Mit digitalen Diensten können stationäre Händler ihre Vorteile gegenüber reinen Internetanbietern ausspielen - wenn sie Kunden einen echten Nutzen bieten. Auf bloße Spielereien verzichten diese dagegen gerne.

Bequemer als zuhause auf dem Sofa kann man es dem Kunden kaum machen. Digitale Services können Händlern aber helfen, den stationären Einkauf schneller und einfacher zu gestalten - damit er nicht zur nervenaufreibenden Erfahrung mit ausverkauften oder nicht auffindbaren Produkten und langen Schlangen an Kassen und Umkleidekabinen wird. 

Vorbildlich ist die Idee des US-amerikanischen Händlers Kohl´s eines "Connected Fitting Rooms", der über RFID erkennt, welche Artikel der Kunde mit in die Umkleidekabine nimmt und dann verfügbare Größen und Varianten auf einem Bildschirm anzeigt - die auch gleich vom Kunden für die Lieferung in die Kabine angefordert werden können.

"Kitt zwischen den Kanälen"

Besonders Multichannel-Händler profitieren einer Studie zufolge von digitalen Zusatzangeboten auf der Fläche. Digitale Dienste sind der "Kitt zwischen den Vertriebskanälen", heißt es in der Untersuchung des ECC Köln zur "Digitalisierung des Point of Sales", für die unter anderem 1.000 Smartphone-Besitzer befragt wurden.

Bei den Kunden besonders beliebt sind demzufolge Serviceangebote, die den Einkauf schneller und einfacher machen, wie Selbst-Scan-Kassen oder In-Store-Navigation, sowie Dienste rund um die Produktverfügbarkeit. Über die untersuchten Branchen Mode, Schuhe, Sport, Möbel sowie Wellness & Kosmetik hinweg trafen vor allem Angebote wie die Onlineabfrage der Verfügbarkeit (70 Prozent) oder kostenfreies WLAN (70 Prozent) im Ladengeschäft auf hohes Interesse bei den Befragten.

Auch die Bestellung bei Nicht-Verfügbarkeit, die Abfrage des Bestands in anderen Filialen und die Möglichkeit online bestellte Produkte versandkostenfrei im Ladengeschäft abholen zu können, sind für jeweils rund 60 Prozent der Konsumenten interessant. "Entsprechend aufgestellte Händler verhindern, dass Kunden zur Konkurrenz wechseln", sagt Sabrina Mertens, Leiterin des ECC Köln.

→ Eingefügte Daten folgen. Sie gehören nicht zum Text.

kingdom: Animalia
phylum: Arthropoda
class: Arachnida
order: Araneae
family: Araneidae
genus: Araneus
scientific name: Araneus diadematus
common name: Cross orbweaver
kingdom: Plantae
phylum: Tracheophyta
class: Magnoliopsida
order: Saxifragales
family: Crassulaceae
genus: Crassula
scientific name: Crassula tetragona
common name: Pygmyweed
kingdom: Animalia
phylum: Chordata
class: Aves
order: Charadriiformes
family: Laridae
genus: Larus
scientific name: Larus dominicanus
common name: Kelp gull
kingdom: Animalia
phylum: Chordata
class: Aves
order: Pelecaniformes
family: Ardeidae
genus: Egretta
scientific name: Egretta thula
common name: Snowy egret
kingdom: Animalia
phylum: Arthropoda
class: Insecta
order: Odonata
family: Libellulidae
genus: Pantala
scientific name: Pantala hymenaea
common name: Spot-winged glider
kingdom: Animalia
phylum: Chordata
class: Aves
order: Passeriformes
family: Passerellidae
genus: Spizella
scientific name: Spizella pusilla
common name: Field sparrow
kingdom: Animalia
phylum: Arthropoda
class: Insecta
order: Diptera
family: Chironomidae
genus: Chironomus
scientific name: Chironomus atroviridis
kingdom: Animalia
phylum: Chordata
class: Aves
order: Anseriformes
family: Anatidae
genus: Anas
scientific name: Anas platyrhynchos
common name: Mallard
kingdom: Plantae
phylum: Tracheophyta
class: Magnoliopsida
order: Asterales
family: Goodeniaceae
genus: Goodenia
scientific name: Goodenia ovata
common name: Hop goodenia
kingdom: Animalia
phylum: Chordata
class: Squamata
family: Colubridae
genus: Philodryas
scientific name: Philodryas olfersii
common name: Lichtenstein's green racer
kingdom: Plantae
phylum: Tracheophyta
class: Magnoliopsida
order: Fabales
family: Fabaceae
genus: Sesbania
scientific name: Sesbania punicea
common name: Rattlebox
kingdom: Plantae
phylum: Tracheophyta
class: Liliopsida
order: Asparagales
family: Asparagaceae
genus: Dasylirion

Händler sollten sich nicht verzetteln

Bei aller Begeisterung für die Möglichkeiten der digitalen Technik zeigte die Studie eines ganz deutlich: Auf Spielereien ohne eindeutigen Nutzen verzichten die meisten Verbraucher gerne. Weniger als ein Viertel aller Befragten wünscht sich beispielsweise eine individuelle Beratung über ein Kundenkonto (22 Prozent).

Auch digitale Empfehlungen (25,9 Prozent) oder Spiegel, die Fotos zur Veröffentlichung auf Facebook aufnehmen (12,3 Prozent), bieten für die meisten Konsumenten keinen echten Mehrwert - auch wenn Marketingleute davon träumen, dass die Kunden so gleichzeitig kostenlose Werbung erzeugen.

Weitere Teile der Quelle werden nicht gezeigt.